> _Written problem A_
In the post on grocery shopping, what does the psychology of grocery shopping rely heavily on?

> _Supplied text_
A path to healthier eating | grocery shopping

A path to healthier eating | grocery shopping

In our first Path to Healthier Eating post, we talked about menu planning and how you can utilize a strategy to make your diet easy and healthy. Gathering recipes and planning your shopping list is the first step in navigating your healthy lifestyle. It can be one of the most exciting parts of staring a new path towards health. Perusing Pinterest for recipes and thinking about how to make your favorite recipes healthy is fun! Once you’ve thought of your menu for the week and have generated your shopping list, you are good to go! But what do you do once you arrive at the grocery store with your list in hand?

For a lot of people (myself included) this is one of the parts where things can often go awry. The psychology of grocery shopping relies heavily on habits. Recently, my local grocery store rearranged the aisles and I was shocked by how thrown off I was. A task that would usually take no time at all suddenly had turned into a complete lapse in memory for what I had even come for. This is a trick that grocery stores use to help move more products and generate more income.

> _Supplied information_
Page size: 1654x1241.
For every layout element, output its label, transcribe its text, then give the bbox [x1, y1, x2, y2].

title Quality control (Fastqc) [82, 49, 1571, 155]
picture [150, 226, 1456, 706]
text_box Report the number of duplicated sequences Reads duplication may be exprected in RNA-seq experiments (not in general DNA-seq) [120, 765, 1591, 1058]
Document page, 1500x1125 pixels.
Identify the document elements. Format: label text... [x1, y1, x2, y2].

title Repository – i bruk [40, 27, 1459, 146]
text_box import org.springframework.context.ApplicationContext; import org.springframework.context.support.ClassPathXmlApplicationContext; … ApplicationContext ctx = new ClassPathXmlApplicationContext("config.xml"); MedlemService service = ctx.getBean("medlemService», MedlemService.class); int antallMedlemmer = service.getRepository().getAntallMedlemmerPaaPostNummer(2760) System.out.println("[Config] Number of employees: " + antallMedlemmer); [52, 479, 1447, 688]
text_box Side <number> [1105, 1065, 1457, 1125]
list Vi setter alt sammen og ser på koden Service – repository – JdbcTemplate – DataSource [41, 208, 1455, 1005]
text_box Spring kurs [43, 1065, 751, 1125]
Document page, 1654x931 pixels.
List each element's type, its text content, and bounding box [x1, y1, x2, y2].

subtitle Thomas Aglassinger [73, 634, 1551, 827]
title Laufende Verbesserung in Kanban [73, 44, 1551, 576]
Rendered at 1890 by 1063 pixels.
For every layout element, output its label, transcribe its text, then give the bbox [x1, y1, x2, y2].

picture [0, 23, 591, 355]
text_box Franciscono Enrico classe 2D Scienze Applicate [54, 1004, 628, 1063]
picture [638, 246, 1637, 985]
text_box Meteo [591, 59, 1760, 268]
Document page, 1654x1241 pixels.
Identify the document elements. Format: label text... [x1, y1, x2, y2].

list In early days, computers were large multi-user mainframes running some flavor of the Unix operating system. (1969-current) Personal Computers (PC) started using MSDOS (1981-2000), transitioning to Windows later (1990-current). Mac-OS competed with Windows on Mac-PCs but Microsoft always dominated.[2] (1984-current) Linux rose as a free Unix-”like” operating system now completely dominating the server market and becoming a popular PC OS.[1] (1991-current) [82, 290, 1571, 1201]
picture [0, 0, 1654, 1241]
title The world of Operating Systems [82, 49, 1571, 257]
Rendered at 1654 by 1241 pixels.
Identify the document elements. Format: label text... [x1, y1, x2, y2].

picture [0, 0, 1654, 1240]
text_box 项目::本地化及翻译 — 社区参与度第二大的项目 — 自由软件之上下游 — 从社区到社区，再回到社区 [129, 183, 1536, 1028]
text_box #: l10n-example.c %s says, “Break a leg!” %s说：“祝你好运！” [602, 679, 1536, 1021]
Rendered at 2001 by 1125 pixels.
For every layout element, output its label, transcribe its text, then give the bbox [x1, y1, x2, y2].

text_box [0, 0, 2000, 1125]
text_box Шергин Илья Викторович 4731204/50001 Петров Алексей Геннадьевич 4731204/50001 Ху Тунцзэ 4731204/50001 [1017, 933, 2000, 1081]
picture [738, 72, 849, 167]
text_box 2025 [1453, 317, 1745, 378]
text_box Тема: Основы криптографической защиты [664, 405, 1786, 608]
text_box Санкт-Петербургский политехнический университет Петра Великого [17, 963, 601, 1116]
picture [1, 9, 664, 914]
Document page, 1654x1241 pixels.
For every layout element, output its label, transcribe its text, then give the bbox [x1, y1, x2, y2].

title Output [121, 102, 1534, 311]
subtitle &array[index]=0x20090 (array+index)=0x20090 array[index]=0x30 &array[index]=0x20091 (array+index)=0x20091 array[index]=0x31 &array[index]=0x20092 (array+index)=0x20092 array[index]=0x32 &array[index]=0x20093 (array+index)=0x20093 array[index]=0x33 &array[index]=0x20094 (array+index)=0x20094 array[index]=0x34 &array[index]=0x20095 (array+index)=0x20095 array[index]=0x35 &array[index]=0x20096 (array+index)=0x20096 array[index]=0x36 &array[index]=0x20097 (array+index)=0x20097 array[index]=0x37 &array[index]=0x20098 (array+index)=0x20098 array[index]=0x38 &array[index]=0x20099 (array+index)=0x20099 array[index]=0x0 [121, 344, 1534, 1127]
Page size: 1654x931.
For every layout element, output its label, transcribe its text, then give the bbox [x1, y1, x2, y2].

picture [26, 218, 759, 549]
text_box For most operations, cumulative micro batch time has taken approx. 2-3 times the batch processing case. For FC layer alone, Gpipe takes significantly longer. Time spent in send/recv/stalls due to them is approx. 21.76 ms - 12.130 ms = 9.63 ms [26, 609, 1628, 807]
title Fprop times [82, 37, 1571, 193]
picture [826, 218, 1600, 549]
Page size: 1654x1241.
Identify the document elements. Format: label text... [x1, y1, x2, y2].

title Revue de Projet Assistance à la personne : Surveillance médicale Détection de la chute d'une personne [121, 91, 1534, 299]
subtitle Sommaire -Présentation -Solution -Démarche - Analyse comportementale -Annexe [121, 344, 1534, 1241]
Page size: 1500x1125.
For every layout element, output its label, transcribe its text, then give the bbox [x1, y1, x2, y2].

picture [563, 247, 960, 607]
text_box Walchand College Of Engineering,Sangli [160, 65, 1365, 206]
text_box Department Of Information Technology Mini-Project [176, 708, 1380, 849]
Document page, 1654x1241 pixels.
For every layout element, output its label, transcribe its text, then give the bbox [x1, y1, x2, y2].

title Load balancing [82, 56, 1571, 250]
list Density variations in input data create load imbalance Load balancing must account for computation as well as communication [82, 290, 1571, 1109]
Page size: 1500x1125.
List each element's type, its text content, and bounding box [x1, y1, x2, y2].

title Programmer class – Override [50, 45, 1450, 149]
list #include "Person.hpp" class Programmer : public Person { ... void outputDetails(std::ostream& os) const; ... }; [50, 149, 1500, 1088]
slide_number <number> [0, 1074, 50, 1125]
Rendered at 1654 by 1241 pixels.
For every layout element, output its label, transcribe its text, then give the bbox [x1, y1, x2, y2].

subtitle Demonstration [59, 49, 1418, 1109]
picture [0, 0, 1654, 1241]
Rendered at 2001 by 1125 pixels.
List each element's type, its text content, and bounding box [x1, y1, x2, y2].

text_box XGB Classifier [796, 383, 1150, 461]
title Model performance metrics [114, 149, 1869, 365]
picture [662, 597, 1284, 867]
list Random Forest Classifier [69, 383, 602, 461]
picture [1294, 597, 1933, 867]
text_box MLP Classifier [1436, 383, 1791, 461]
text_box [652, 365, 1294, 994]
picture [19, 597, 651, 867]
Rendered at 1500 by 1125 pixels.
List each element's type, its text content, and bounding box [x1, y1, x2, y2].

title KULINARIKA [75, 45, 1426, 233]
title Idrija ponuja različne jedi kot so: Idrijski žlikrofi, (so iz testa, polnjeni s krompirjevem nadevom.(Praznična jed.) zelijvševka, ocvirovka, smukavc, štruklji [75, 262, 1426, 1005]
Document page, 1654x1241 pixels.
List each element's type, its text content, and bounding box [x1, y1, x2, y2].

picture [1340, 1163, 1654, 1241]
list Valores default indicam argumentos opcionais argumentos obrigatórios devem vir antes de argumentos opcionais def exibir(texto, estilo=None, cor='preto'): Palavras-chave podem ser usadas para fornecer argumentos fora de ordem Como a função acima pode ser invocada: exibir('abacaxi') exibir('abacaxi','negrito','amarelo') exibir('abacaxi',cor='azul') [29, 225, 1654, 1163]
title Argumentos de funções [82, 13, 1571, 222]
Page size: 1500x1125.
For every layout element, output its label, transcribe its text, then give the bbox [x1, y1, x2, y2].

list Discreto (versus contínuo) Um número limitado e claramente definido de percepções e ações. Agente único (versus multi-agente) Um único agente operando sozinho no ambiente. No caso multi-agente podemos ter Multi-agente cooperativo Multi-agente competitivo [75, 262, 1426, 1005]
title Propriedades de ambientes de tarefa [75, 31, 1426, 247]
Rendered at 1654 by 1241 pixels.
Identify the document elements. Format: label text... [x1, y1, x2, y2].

> _Written problem B_
Copy out the records starting at the line that contains "Page size: 1654x931." and ending after the line that contains "subtitle Sommaire -Présentation", with both of those lines included.

> _Right answer A_
Habits.

> _Right answer B_
Page size: 1654x931.
For every layout element, output its label, transcribe its text, then give the bbox [x1, y1, x2, y2].

picture [26, 218, 759, 549]
text_box For most operations, cumulative micro batch time has taken approx. 2-3 times the batch processing case. For FC layer alone, Gpipe takes significantly longer. Time spent in send/recv/stalls due to them is approx. 21.76 ms - 12.130 ms = 9.63 ms [26, 609, 1628, 807]
title Fprop times [82, 37, 1571, 193]
picture [826, 218, 1600, 549]
Page size: 1654x1241.
Identify the document elements. Format: label text... [x1, y1, x2, y2].

title Revue de Projet Assistance à la personne : Surveillance médicale Détection de la chute d'une personne [121, 91, 1534, 299]
subtitle Sommaire -Présentation -Solution -Démarche - Analyse comportementale -Annexe [121, 344, 1534, 1241]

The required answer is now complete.